IoT sensors in space collect and process data to stimulate real-time action based on insights. This enables IoT to deliver innovative solutions for sectors like agriculture, disaster management, transportation, and ground-based energy systems.
Data center infrastructure management (DCIM) integrates information technology (IT) and facility management disciplines to centralize monitoring, intelligence, and capacity planning. DCIM tools can automate processes to maintain critical performance criteria, reducing the number of ad-hoc manual processes required for data center technicians. For example, it only provides a single source of truth across all hardware. It allows Bank of America to unlock unused workload, space, and energy capacity while improving operational efficiency with measurable, repeatable, intelligent processes. It only reduces cooling system energy consumption and power usage effectiveness while boosting storage capacity by 43%.
Security
With its focus on usability and the assumption that security will be addressed later, IoT devices can provide attractive attack surfaces for bad actors. The lack of global risk standards and uniform IoT security measures exacerbates this.
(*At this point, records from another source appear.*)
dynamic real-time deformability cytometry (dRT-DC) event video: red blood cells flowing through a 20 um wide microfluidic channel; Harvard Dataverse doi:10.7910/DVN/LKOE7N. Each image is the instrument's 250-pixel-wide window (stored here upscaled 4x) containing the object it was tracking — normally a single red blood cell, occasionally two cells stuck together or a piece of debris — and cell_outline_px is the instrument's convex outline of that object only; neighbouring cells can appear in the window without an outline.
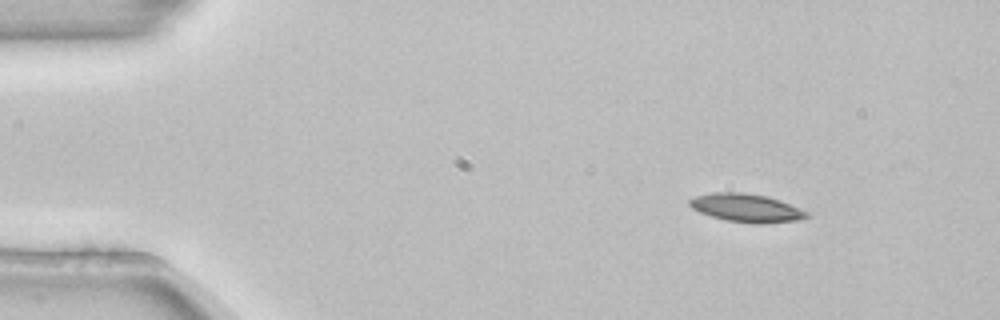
{"species": "common noctule bat (a hibernating species)", "species_latin": "Nyctalus noctula", "temperature_condition": "room temperature", "stored_images_in_passage": 3, "camera_frame_rate_fps": 3000, "um_per_image_px": 0.085, "animal": {"sex": "female", "body_mass_g": 22.7, "forearm_length_mm": 54.2}, "frame": {"image": 1, "passage_image": 1, "time_ms": 0.0, "image_size_px": [1000, 320], "cell_outline_px": [[812, 216], [796, 220], [764, 224], [752, 224], [724, 220], [700, 212], [692, 208], [688, 204], [688, 200], [696, 196], [712, 192], [744, 192], [768, 196], [780, 200], [808, 212]], "centroid_in_image_um": [63.44, 17.67], "position_along_channel_um": 21.6, "area_um2": 19.48}}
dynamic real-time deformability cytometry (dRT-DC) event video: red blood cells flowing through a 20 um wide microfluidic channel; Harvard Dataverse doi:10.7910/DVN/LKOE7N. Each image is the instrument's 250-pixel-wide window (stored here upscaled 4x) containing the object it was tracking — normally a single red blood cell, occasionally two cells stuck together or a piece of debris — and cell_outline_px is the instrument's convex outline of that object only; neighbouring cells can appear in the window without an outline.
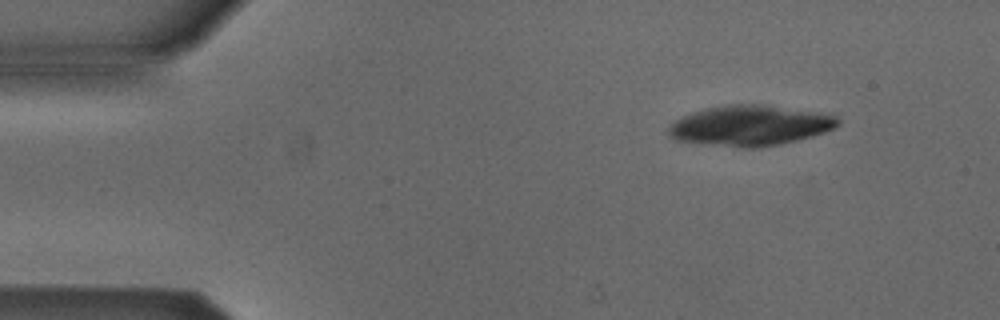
{"species": "Egyptian fruit bat (a non-hibernating species)", "species_latin": "Rousettus aegyptiacus", "temperature_condition": "cold", "stored_images_in_passage": 4, "camera_frame_rate_fps": 3000, "um_per_image_px": 0.085, "animal": {"sex": "male"}, "frame": {"image": 1, "passage_image": 1, "time_ms": 0.0, "image_size_px": [1000, 320], "cell_outline_px": [[840, 124], [836, 128], [812, 136], [780, 144], [760, 148], [740, 148], [676, 140], [668, 132], [668, 128], [676, 120], [692, 112], [708, 108], [728, 104], [760, 104], [820, 112], [836, 116], [840, 120]], "centroid_in_image_um": [63.8, 10.67], "position_along_channel_um": 21.2, "area_um2": 39.77}}
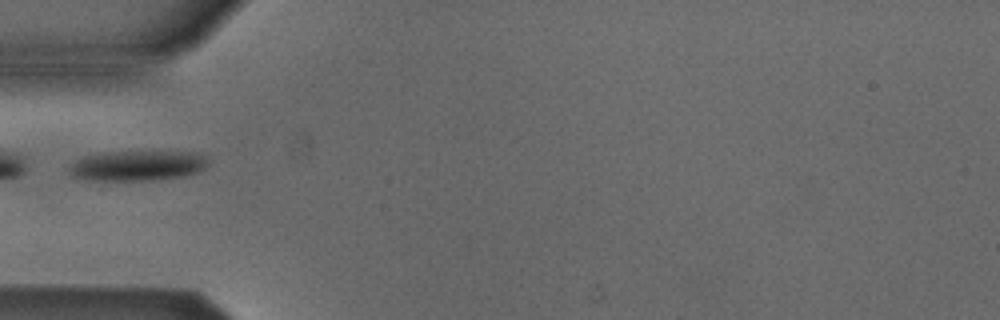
{"frame": {"image": 2, "passage_image": 4, "time_ms": 3.667, "image_size_px": [1000, 320], "cell_outline_px": [[208, 164], [204, 168], [196, 172], [184, 176], [152, 180], [92, 180], [72, 176], [68, 172], [68, 168], [76, 160], [84, 156], [100, 152], [200, 152], [208, 156]], "centroid_in_image_um": [11.7, 14.07], "position_along_channel_um": 73.3, "area_um2": 24.51}}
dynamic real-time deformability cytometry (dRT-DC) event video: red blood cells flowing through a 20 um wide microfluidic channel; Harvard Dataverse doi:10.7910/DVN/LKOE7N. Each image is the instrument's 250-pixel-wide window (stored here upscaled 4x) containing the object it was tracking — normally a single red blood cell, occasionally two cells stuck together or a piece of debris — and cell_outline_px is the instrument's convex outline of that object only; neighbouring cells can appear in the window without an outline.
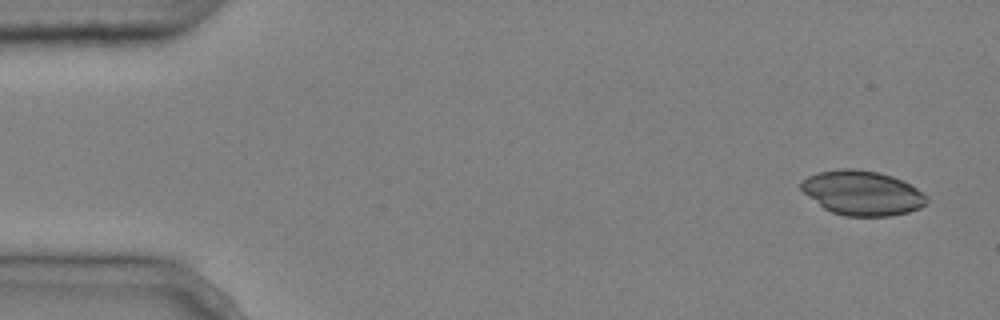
{"species": "common noctule bat (a hibernating species)", "species_latin": "Nyctalus noctula", "temperature_condition": "cold", "stored_images_in_passage": 5, "camera_frame_rate_fps": 3000, "um_per_image_px": 0.085, "animal": {"sex": "male", "body_mass_g": 20.4}, "frame": {"image": 1, "passage_image": 1, "time_ms": 0.0, "image_size_px": [1000, 320], "cell_outline_px": [[928, 200], [920, 208], [908, 212], [892, 216], [844, 216], [832, 212], [824, 208], [808, 196], [800, 188], [800, 180], [808, 176], [820, 172], [840, 168], [856, 168], [876, 172], [892, 176], [924, 192]], "centroid_in_image_um": [73.27, 16.4], "position_along_channel_um": 11.7, "area_um2": 32.54}}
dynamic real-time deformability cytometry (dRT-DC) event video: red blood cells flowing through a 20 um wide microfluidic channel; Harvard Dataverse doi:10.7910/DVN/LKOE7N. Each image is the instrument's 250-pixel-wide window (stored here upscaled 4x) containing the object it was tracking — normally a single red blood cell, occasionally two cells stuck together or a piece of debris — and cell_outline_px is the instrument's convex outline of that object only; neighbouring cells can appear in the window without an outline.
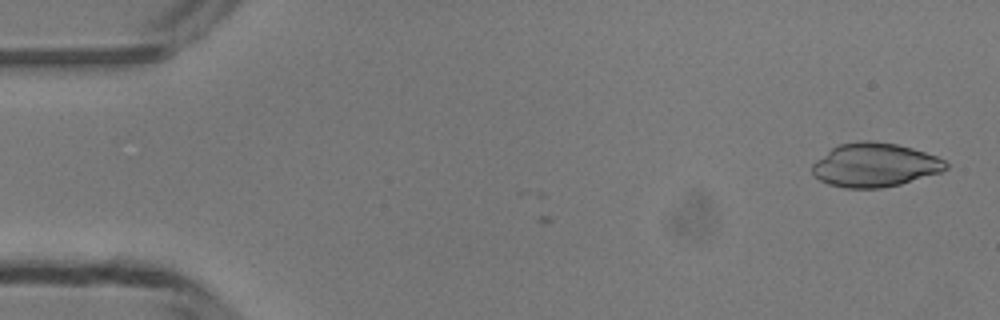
{"species": "common noctule bat (a hibernating species)", "species_latin": "Nyctalus noctula", "temperature_condition": "room temperature", "stored_images_in_passage": 5, "camera_frame_rate_fps": 3000, "um_per_image_px": 0.085, "animal": {"sex": "male", "body_mass_g": 13.3}, "frame": {"image": 1, "passage_image": 1, "time_ms": 0.0, "image_size_px": [1000, 320], "cell_outline_px": [[948, 168], [940, 172], [900, 184], [880, 188], [844, 188], [828, 184], [820, 180], [812, 172], [812, 164], [816, 160], [832, 148], [840, 144], [860, 140], [872, 140], [896, 144], [912, 148], [936, 156], [944, 160], [948, 164]], "centroid_in_image_um": [74.34, 14.02], "position_along_channel_um": 10.7, "area_um2": 33.99}}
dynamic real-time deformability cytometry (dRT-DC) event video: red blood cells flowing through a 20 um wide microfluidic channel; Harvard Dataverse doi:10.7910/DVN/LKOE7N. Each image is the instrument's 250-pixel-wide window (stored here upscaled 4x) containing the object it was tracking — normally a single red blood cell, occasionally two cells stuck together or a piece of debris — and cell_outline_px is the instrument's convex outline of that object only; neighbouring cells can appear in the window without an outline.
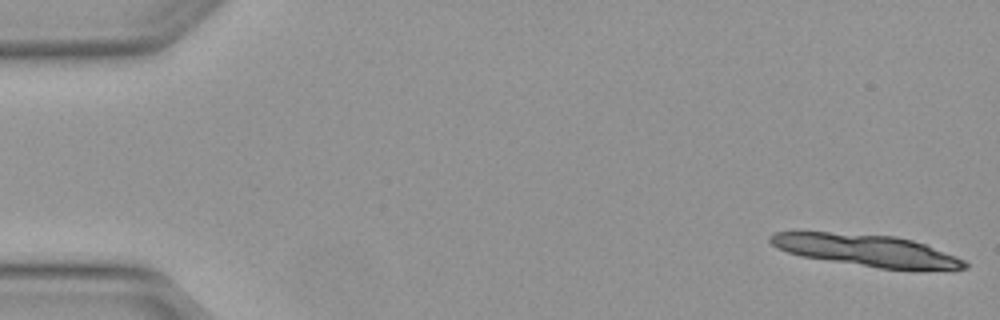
{"species": "Egyptian fruit bat (a non-hibernating species)", "species_latin": "Rousettus aegyptiacus", "temperature_condition": "warm", "stored_images_in_passage": 5, "camera_frame_rate_fps": 3000, "um_per_image_px": 0.085, "animal": {"sex": "female"}, "frame": {"image": 1, "passage_image": 1, "time_ms": 0.0, "image_size_px": [1000, 320], "cell_outline_px": [[968, 268], [952, 272], [880, 268], [800, 256], [776, 248], [768, 240], [768, 236], [776, 232], [828, 232], [896, 236], [912, 240], [924, 244], [956, 256], [964, 260], [968, 264]], "centroid_in_image_um": [73.76, 21.31], "position_along_channel_um": 11.2, "area_um2": 36.47}}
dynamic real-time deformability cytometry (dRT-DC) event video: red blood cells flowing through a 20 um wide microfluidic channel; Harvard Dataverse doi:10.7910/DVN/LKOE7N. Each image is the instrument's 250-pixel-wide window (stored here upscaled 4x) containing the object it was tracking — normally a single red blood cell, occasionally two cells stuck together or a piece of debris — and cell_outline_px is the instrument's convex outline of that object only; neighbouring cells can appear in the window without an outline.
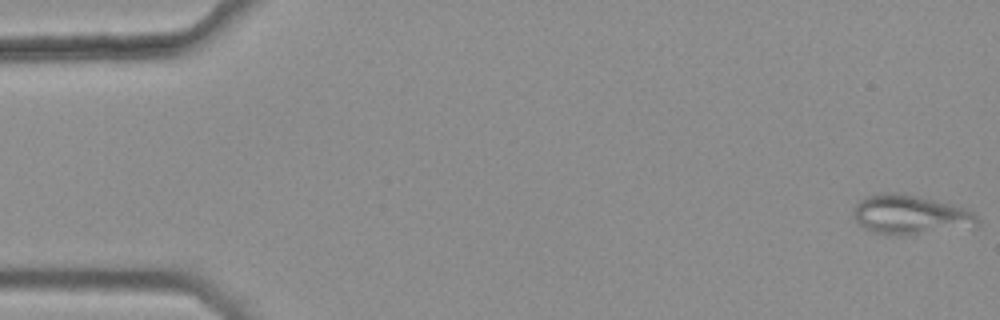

Operators must collect and analyze data about maintenance activities, service level agreements, documentation accuracy, staff training, security procedures, and more to enhance data center performance. Analyzing this data can identify problem processes and applications draining resources or impeding performance.
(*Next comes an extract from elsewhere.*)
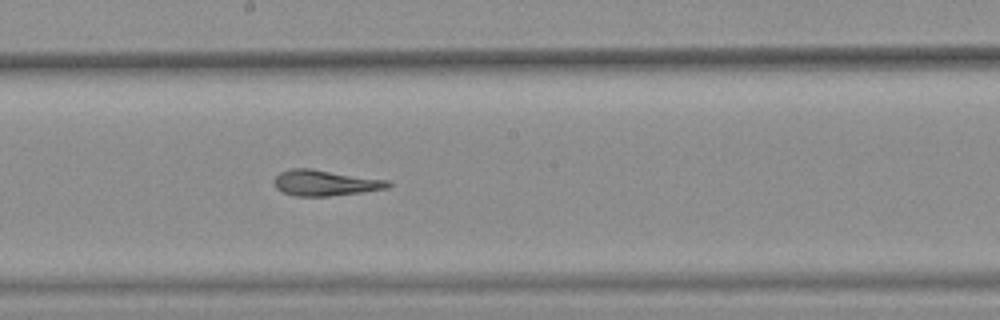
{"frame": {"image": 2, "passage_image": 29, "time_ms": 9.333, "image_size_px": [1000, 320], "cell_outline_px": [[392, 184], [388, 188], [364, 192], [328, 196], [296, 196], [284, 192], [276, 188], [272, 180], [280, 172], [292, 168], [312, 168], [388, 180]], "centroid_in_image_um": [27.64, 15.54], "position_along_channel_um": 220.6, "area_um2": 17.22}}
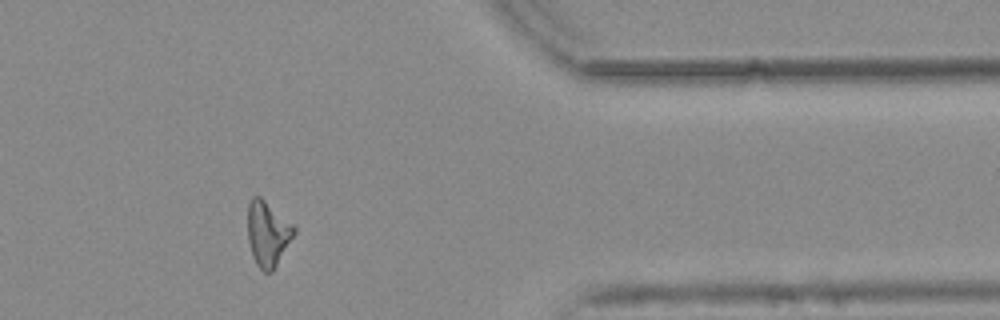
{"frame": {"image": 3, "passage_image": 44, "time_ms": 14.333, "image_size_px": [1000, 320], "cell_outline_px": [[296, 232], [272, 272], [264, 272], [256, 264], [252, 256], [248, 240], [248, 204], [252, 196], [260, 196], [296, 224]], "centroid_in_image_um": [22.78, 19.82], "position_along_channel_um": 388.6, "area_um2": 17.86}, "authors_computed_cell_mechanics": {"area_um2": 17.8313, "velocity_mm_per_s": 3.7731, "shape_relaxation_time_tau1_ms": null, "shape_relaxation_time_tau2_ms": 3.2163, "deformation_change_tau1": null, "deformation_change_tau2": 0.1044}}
Network segmentation and monitoring are vital strategies to bolster data center security. By dividing a network into smaller parts or sub-networks, these tools can reduce traffic and ensure that only authorized systems can communicate with each other. Network monitoring also helps detect suspicious activity and unauthorized access so it can be remediated quickly. This improves network efficiency and saves bandwidth, storage capacity, and cloud costs. It is the key to delivering a safe and reliable IoT ecosystem for businesses and consumers.